Your actual subnets may or may not fit cleanly within one supernet selector, but even if you can summarize into a couple or relative few selectors, it will keep active IPsec SAs low compared to a selector for every subnet.
Maybe not the answer you're looking for. Hopefully you can fit things together in a workable manner. GRE over VPN to another AOS device at the main office would be a nice clean way to go, of course, with a single static route in your Palo Alto to the local device as its gateway to the remote site.
I'm already doing what you suggest - our corporate site uses two non-contiguous blocks, a /23 and /24, and we have other remote sites (MPLS) that are on additional non-contiguous /24s, but both non-contiguous ranges can be summarized into a pair of /16s. I summarize everything with proxyIDs of 192.168.0.0/16 and 10.0.0.0/16 for the HQ side. In this case, the remote site uses 192.168.148.0/24 and 10.0.148.0/24. However, to allow all traffic to/from all subnets is still 4 ProxyIDs / IPSec SAs, I was hoping to have it down to one, but if it's not possible then we just have to live with it.

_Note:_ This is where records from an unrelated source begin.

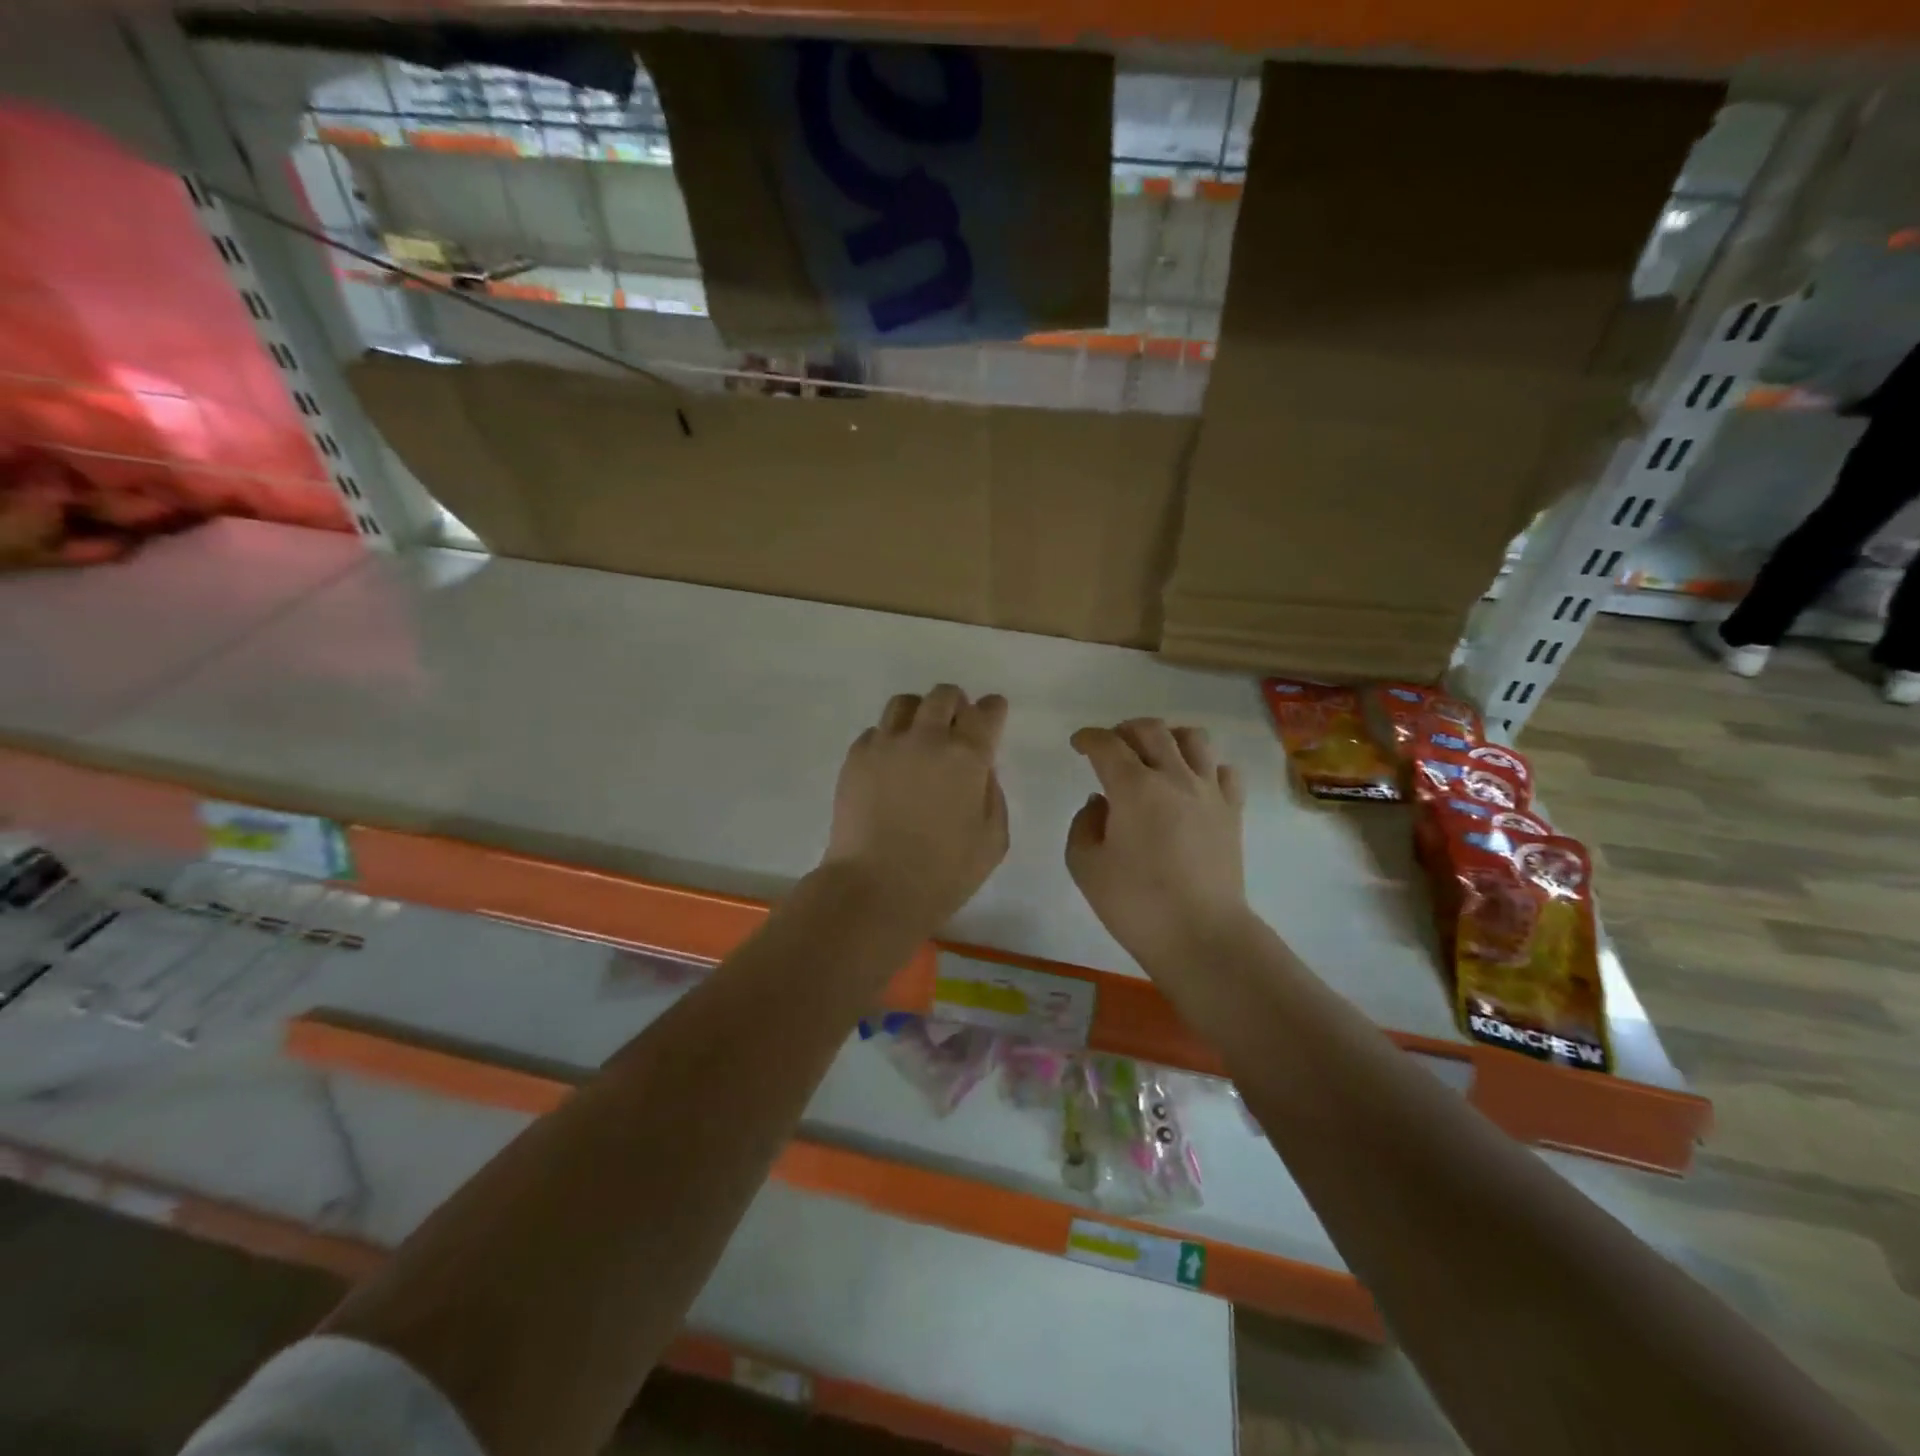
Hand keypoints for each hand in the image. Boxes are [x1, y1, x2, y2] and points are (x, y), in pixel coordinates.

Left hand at [821, 685, 1009, 933]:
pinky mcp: (855, 758)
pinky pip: (875, 732)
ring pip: (904, 703)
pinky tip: (890, 766)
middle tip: (956, 728)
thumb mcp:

That aside, I'm also noticing problems bringing the SAs up for each ProxyID. All of the SAs will come up if I initiate the traffic from the Adtran/remote side, but when I try to bring up an SA from corporate it doesn't seem to work. The main SAs - 192.168.148.0/24 -> 192.168.0.0/16, and 10.0.148.0/24 -> 10.0.0.0/24 -- come up readily because there is usually traffic trying to go that way from the remote site. The problem is if I need to access something on 10.0.148.0/24 from the corporate 192.168.0.0/23 range (which is obviously covered by 192.168.0.0/16). When I start a ping from 192.168.x.x to 10.0.148.1, the tunnel never comes up. If I flip that and start the ping from 10.0.148.1 back to 192.168.x.x, the SA fires up and traffic works bidirectionally.

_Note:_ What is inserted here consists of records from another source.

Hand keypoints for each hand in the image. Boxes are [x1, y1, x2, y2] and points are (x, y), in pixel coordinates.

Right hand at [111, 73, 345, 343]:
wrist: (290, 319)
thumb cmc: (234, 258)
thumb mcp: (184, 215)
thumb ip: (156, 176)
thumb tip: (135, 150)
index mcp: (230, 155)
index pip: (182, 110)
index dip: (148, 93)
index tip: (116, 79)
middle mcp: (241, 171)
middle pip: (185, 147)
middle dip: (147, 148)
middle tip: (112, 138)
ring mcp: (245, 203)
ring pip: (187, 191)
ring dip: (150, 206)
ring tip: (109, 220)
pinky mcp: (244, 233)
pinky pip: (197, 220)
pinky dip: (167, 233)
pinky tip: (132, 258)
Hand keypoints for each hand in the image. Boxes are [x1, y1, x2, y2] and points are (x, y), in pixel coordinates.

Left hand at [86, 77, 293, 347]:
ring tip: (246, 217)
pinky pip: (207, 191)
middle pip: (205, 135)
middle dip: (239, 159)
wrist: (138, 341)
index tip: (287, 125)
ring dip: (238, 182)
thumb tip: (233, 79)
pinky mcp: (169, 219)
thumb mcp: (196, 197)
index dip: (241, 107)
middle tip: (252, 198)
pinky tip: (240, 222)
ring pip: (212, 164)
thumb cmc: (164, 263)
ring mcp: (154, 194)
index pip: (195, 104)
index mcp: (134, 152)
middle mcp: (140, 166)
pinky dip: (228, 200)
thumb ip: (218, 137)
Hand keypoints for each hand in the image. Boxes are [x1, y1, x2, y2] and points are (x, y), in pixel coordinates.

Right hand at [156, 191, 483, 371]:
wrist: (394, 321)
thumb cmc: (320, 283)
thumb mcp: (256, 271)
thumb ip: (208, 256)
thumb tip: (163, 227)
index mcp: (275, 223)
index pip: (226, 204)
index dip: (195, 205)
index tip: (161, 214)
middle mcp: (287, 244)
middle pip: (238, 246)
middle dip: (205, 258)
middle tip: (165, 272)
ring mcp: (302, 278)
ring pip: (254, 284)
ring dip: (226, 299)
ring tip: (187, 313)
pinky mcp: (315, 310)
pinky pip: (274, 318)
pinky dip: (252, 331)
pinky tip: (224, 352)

Both sides are in Main mode, both sides are static IPs, and both sides have Local ID and Peer ID configured (using IP address IDs). On the Palo Alto, I have 4 ProxyIDs configured - two with "Local" of 192.168.0.0/16 and remote of 192.168.148.0/24 and 10.0.148.0/24, and then another two with Local of 10.0.0.0/16 and the same remote subnets. On Adtran, I just have the "allowed local subnets" of the router's two /24 ranges, and "allowed remote destinations" of both /16s. I can supply configs if that would help, I'd have to sanitize out the public IPs but I don't care about the RFC1918 ranges being aired.

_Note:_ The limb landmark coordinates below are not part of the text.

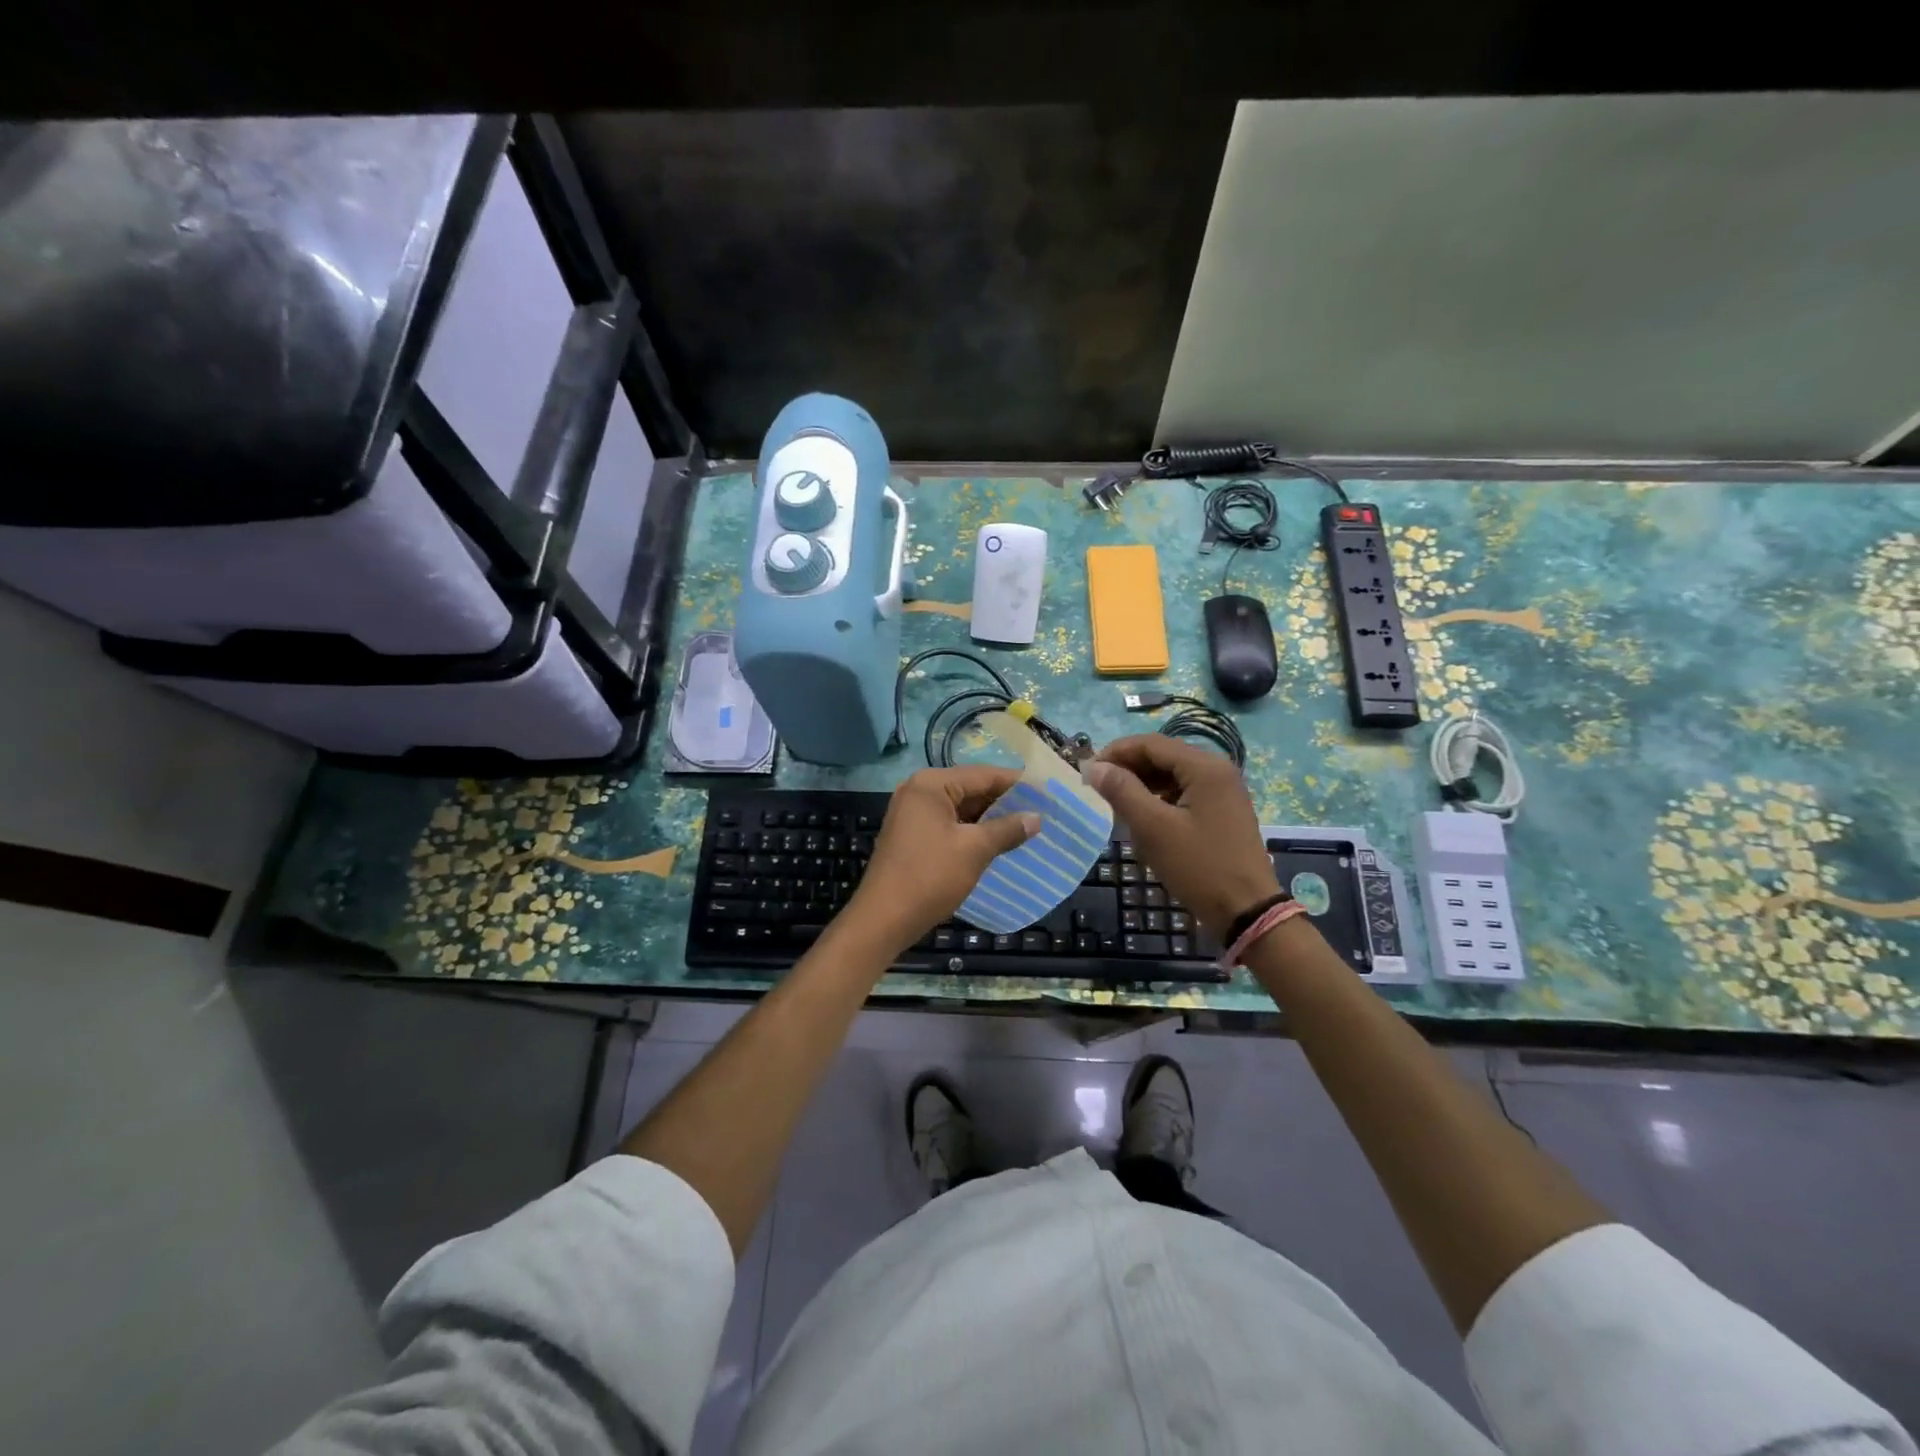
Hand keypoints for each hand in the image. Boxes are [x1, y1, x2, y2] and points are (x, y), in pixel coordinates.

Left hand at [845, 766, 1040, 953]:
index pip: (983, 775)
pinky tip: (997, 843)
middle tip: (1041, 812)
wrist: (883, 919)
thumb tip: (1036, 818)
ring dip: (990, 819)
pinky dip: (972, 831)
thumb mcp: (974, 850)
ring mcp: (912, 814)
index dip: (1017, 784)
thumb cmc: (930, 876)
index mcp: (932, 784)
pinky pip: (949, 824)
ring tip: (1026, 828)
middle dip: (1004, 802)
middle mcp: (919, 791)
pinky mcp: (911, 836)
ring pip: (961, 809)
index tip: (1047, 793)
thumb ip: (1007, 829)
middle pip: (971, 789)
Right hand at [1084, 735, 1279, 937]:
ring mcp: (1223, 791)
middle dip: (1128, 768)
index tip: (1087, 772)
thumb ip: (1122, 791)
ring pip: (1172, 775)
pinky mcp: (1222, 810)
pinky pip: (1184, 792)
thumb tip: (1094, 767)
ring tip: (1115, 804)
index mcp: (1204, 767)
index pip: (1150, 743)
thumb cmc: (1198, 866)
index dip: (1115, 752)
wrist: (1247, 911)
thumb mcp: (1153, 828)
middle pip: (1163, 756)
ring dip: (1142, 784)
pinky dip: (1160, 798)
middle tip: (1097, 788)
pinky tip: (1142, 817)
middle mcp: (1217, 770)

I'm not sure where to start looking to troubleshoot this? Thankfully I can tear down & rebuild (for testing) the SA between 10.0.148.0/24 and 192.168.0.0/16 without any major business impact - it's pretty rare that we need this traffic, but I'd like to make sure that both sides can correctly initiate any/all of the SAs!
To get everything up and working, you could use a ping probe in the remote AOS unit to keep the SA active. Maybe:
probe VPN-Activator icmp-echo
Use whatever hosts are valid. This is a hack, I guess, and it might be best to figure out why SAs can be opened only in one direction. It may have something to do with the selectors or policies in the ADTRAN. If you think it might help, post your config (sanitized of serial numbers, passwords and public IP addresses) and we can take a look.